#### Materials provided ####
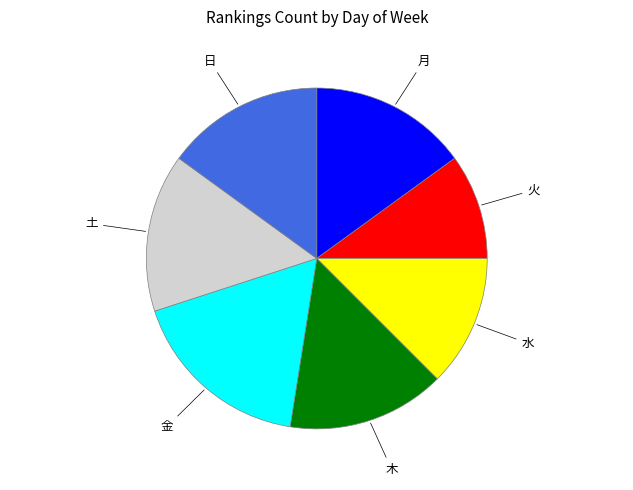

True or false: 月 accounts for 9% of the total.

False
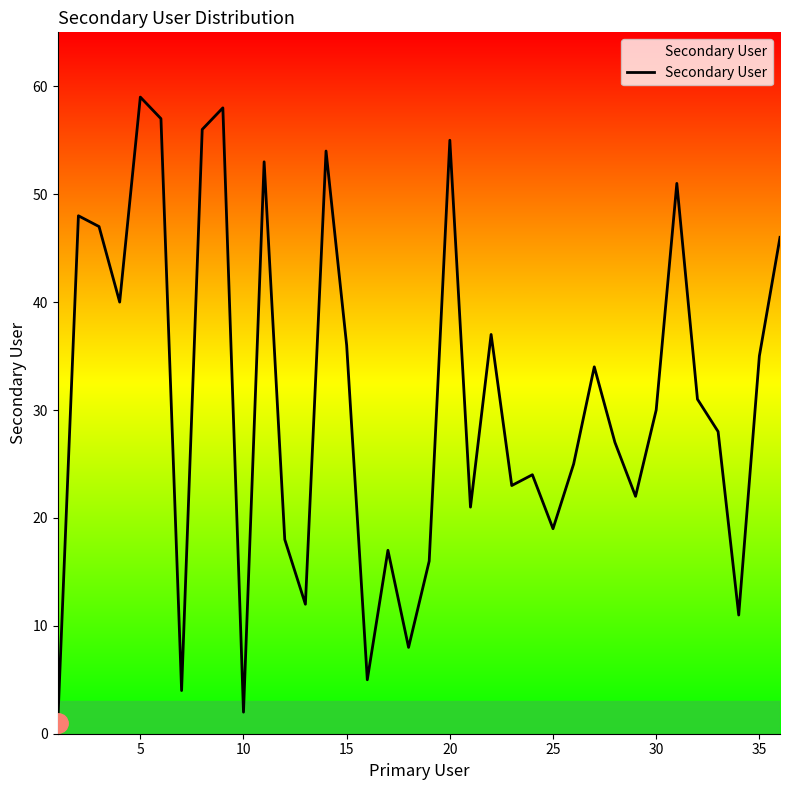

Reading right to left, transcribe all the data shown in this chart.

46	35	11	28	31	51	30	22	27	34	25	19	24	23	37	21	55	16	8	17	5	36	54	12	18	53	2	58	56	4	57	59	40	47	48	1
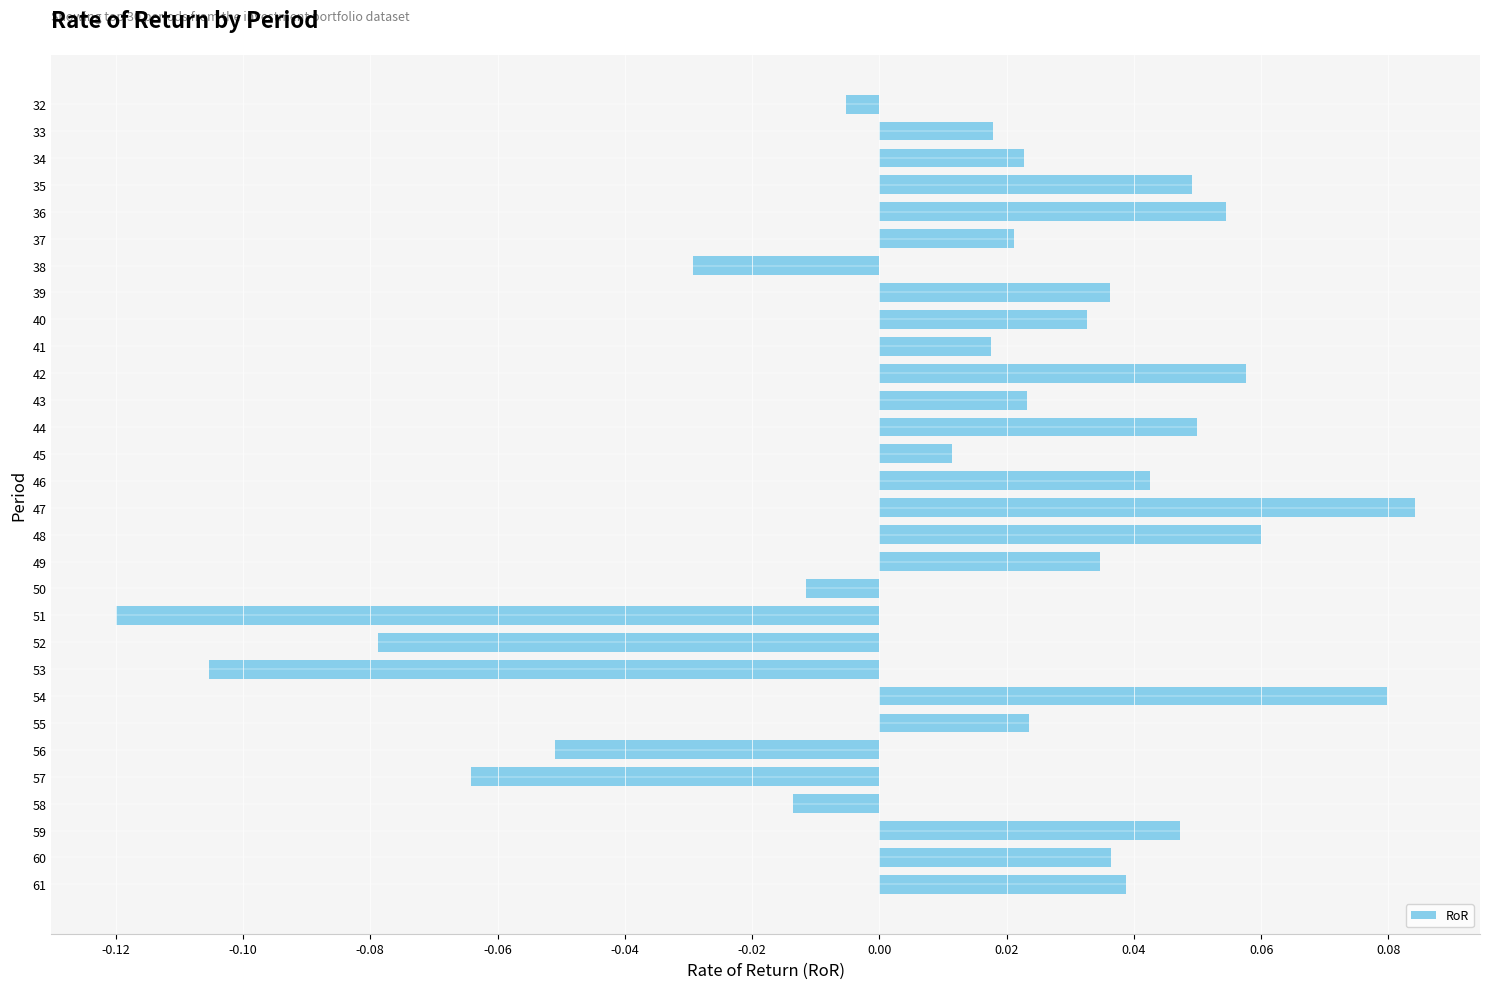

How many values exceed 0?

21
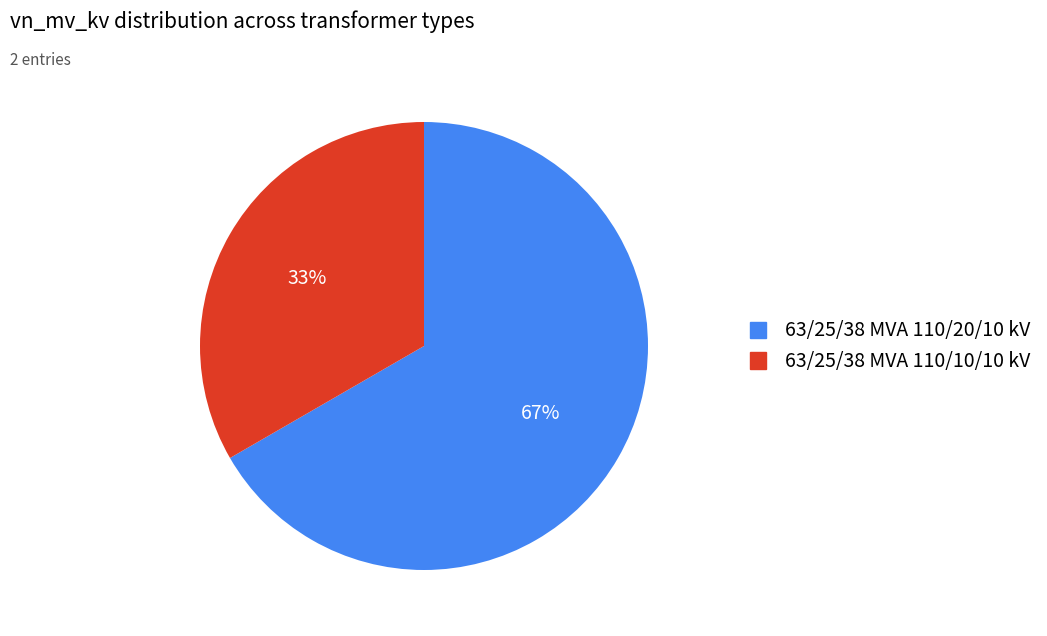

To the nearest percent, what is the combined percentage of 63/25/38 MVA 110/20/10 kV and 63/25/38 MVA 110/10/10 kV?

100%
####
• _Exercise details_: Rewrite the items above with "graph" substituted for "chart", keeping everything else the same and leaving out the pictures.

• _Solved problem_:
True or false: 月 accounts for 9% of the total.

False

Reading right to left, transcribe all the data shown in this graph.

46	35	11	28	31	51	30	22	27	34	25	19	24	23	37	21	55	16	8	17	5	36	54	12	18	53	2	58	56	4	57	59	40	47	48	1

How many values exceed 0?

21

To the nearest percent, what is the combined percentage of 63/25/38 MVA 110/20/10 kV and 63/25/38 MVA 110/10/10 kV?

100%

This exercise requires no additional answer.